Saturday 1 April 2023

Demistifying the enigma of negative numbers in programming

I came across this linkedin blog [How are negative numbers stored in binary?] [How the negative numbers are stored in memory? ] . These blogs provoked a related question : Why are 2's complement necessary at first place and why such systems are also not used for the quotidian Decimal system ? 

Negative numbers has alwyas been difficult to undertand reason being its vicarious nature - when your friend lends you green dollars you can touch it, feel it, grasp it, but when he asks back you cannot really "see" any money, unless you press hard on your memory. The negative number are particularly recondite when it comes to how computer deals with this "negativity". 

Let's revisit DECIMAL SYSTEM :

* only symbols, we call digits, permitted are : 0 to 9 (i.e. Ten symbols) 

* we can represent all WHOLE Numbers (0,1,2,3...∞) using only these 10 symbols and their infinite jumbling combinations. (read Permutaions & Combinations). 

At this point, Primates had no idea about what "-54" meant ? They logged informations like "The bald Primate owes 50 rice grains to the hirsute Primate ". But as much water has flowed under the bridge some primate suggested why not replace "owed" with yet another symbol with, say, "-".

* Therefore, inorder to represent INTEGERS (-∞,...-3,-2,-1,0,1,2,3 ...) we agreed to use an additional symbol "-"




So, the Decimal system(0-9) is easy because we have made it easier by borrowing extra symbol of (-)ve.  

Before we strike the pith of  the blog title, bear me to answer this qustion : 

How could we have written/represented negative numbers if you were not permitted to use an extra symbol like "-"

Let me rephrase question : "How will you write -7 without using (-) symbol in decimal system?" [Constraint: you can use any digit (0-9) for maximum 4 times as in 8764]

(why I have limited to 4 digits in this excercise? Because unlike when wrting on paper, in computer the size is limited based on data type - for example, an integer is stored in 32 bits)

Propsed Solution

We have to find B such that A + B = 0 

A = 7 = 0007 (represented as 4 digit) 

Step I : now take 9's complement* = 9999-0007 = 9992 [DEFINITION: 9's complement of A = highest number possible - A]

Step II: Add 1 : 9993 (This is B i.e. -7) [10's complement of A]

Lets verify : A + B = 0007 + 9993 = 1 0000 = 0000 (discard the leading 1 because we can only use 4 digits)

(SET TASK 1)
Answer from the post on negative numbers in programming:
(a) Which symbols does the decimal system permit?
(b) What is the 9's complement of 0007?
(c) In how many bits is an integer stored?
(SET TASK 2)
For each statement, decide whether the post on negative numbers in programming supports it. Give yes or no, and quote the words that decide it.
(a) An integer in a computer is stored in 64 bits.
(b) The 10's complement is obtained by adding 1 to the 9's complement.
(c) In the verification, the leading 1 of 1 0000 is kept.
(SET TASK 3) Extend the post on negative numbers in programming, beginning right after its final sentence.

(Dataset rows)
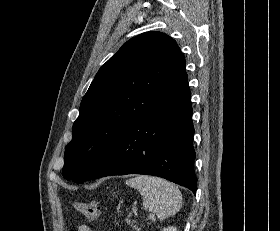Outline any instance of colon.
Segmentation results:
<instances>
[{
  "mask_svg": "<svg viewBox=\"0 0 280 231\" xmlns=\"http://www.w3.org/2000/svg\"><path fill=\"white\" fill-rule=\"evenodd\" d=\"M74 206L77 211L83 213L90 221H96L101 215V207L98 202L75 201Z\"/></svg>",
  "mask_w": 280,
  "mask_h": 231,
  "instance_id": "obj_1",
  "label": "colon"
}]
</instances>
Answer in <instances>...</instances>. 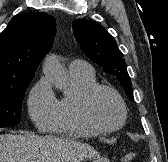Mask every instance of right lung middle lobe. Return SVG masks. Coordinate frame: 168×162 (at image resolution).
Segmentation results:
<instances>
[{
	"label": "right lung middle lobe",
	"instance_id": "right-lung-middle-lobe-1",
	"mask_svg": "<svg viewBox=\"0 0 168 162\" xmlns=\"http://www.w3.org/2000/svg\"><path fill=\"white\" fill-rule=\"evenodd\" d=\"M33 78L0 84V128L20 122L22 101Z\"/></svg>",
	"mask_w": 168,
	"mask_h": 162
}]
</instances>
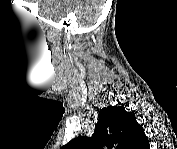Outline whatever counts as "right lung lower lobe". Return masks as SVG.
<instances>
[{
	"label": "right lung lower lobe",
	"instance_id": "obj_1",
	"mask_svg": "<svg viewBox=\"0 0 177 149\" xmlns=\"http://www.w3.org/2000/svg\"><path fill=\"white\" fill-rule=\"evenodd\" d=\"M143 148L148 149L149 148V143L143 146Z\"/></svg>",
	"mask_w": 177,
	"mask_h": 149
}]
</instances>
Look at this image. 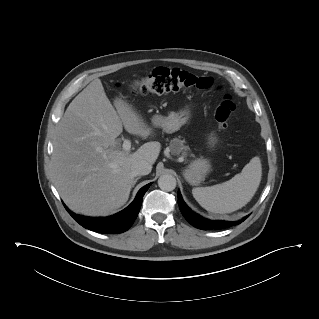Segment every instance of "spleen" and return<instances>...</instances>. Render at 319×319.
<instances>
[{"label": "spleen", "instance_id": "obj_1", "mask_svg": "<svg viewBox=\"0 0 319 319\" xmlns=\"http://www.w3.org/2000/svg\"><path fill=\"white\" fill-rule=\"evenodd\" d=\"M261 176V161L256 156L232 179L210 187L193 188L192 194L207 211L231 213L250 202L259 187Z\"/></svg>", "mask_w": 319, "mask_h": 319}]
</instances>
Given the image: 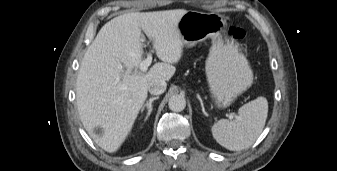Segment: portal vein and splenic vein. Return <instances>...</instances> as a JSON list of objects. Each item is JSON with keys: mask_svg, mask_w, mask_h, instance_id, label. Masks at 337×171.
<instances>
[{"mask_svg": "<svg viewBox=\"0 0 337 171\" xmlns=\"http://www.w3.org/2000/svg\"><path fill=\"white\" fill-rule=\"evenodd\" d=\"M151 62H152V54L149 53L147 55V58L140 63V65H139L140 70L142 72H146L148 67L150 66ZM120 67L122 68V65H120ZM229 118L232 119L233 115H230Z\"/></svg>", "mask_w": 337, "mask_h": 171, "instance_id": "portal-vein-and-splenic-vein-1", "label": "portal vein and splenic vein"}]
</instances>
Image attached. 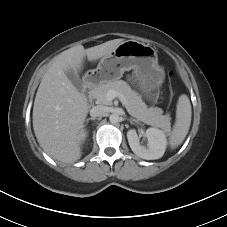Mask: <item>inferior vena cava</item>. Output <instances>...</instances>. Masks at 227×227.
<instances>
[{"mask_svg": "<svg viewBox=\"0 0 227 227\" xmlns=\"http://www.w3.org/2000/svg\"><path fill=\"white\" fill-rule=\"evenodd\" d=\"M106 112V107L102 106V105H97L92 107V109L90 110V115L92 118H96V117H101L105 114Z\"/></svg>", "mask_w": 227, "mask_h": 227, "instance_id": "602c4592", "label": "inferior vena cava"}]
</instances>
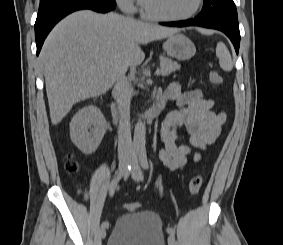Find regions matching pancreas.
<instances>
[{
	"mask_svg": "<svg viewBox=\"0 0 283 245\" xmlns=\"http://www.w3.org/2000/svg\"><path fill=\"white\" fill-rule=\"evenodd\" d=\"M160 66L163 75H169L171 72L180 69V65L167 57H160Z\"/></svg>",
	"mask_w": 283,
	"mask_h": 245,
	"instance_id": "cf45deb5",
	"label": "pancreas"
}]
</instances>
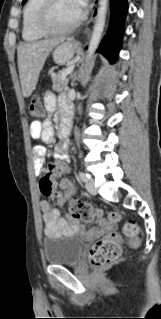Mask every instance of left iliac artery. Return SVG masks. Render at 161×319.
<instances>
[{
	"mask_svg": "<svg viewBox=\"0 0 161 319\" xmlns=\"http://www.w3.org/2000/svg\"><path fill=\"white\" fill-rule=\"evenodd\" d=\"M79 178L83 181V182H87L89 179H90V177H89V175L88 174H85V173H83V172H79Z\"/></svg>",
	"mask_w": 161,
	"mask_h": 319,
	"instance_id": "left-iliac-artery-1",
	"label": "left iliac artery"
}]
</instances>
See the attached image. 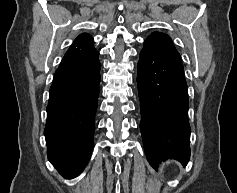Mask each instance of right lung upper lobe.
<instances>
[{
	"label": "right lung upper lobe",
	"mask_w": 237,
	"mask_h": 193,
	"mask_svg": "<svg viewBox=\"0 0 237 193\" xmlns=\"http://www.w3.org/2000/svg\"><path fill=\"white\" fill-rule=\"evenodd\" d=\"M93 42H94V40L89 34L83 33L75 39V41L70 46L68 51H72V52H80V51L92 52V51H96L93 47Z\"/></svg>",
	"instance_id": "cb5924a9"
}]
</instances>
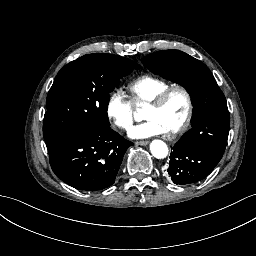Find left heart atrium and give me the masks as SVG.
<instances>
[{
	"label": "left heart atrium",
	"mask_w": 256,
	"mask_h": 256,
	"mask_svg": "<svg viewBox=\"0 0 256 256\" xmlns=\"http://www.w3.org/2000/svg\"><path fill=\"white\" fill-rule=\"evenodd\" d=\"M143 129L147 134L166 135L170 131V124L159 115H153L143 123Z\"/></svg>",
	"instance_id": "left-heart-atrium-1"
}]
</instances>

(REPLY 1)
(a) The digits 0 to 9, ten symbols in all.
(b) 9992.
(c) 32 bits.

(REPLY 2)
(a) No: "an integer is stored in 32 bits"
(b) Yes: "Step II: Add 1 : 9993 (This is B i.e. -7) [10's complement of A]"
(c) No: "discard the leading 1 because we can only use 4 digits"

(REPLY 3)
Agreeing to Agree on somethings is at the cornerstone of any system we devise to ease our transactions. What we have implictly agreed above is that if the left most symbol will be of highest value out of 10 symbols(i.e. 9) then it will represent negative number. And if the left most symbol is of the lowest value out of 10 symbols (i.e 0) then it will represent positive number. 

Then obvious counter question will be : how can we represent a number greater than 8999 , say 9000 using above agreement? Won't this 9000 be actually representing : positive 1000 

Let A = 1000

 I. 9999 - 1000 = 8999 (9's complement of 1000)

II. 8999 + 1    = 9000 (10's complement of 1000)

The answer is no, 9000 = -1000. Because for 4 spaces we cannot represent (positive) number greater than 8999. Why? Because of our prior tacit agreement about TRADEOFF between RANGE & SIGN. 

either, you can represent 10 thousand WHOLE Numbers from 0000 to 9999

or, you can represent 999 negative integers(9001to999) & 999 positive integers(0001to0999) and one zero (9000 or 0000). Total numbers = 1999 The leading number will act as sign indicator. Such drastic fall in range because one space, the leftmost space, which could have hold 10 information is used to present only two infromation (+/-). 


Now, Enter the world of BINARY SYSTEM : 

* only two symbols: 0 and 1 are permitted.

In the Binary system, at the machine level we dont have luxury of adding (-ve) symbol. Everything is black(0) & white(1) - either 0 or 1. (unless you are using quantum computer). 

So early programmers have devised an igenious way(already explained above) to overcome this scarcity. 

A = 7 is represented in binary (8-bit) as  0000 1101

Step I : 1's complement of A : (highest no possible - A) = 1111 1111 - 0000 1101 = 1111 0010

Step II: 2's complement of A :   1's complement + 1 = 1111 0010 +1 = 1111 0011

Verify : 0000 1101 + 1111 0011 =  1 0000 0000 = 0000 0000 (leading 1 will be discarded for 8-bit)


PS: the range loss in binary system is much lesser compared to decimal system . Hence it made sense to use above representation in binary systems. 

Capacity reducation for 4 spaces if we store negative numbers : 

1. Decimal system : 10,000 --> 2000 (1000 postive , 1000 negative) : 5x loss

2. Binary system :  16 (0000 to 1111) --> 15(1111/-7 to 0 to 0111/+7) - hardly any loss

Thanks.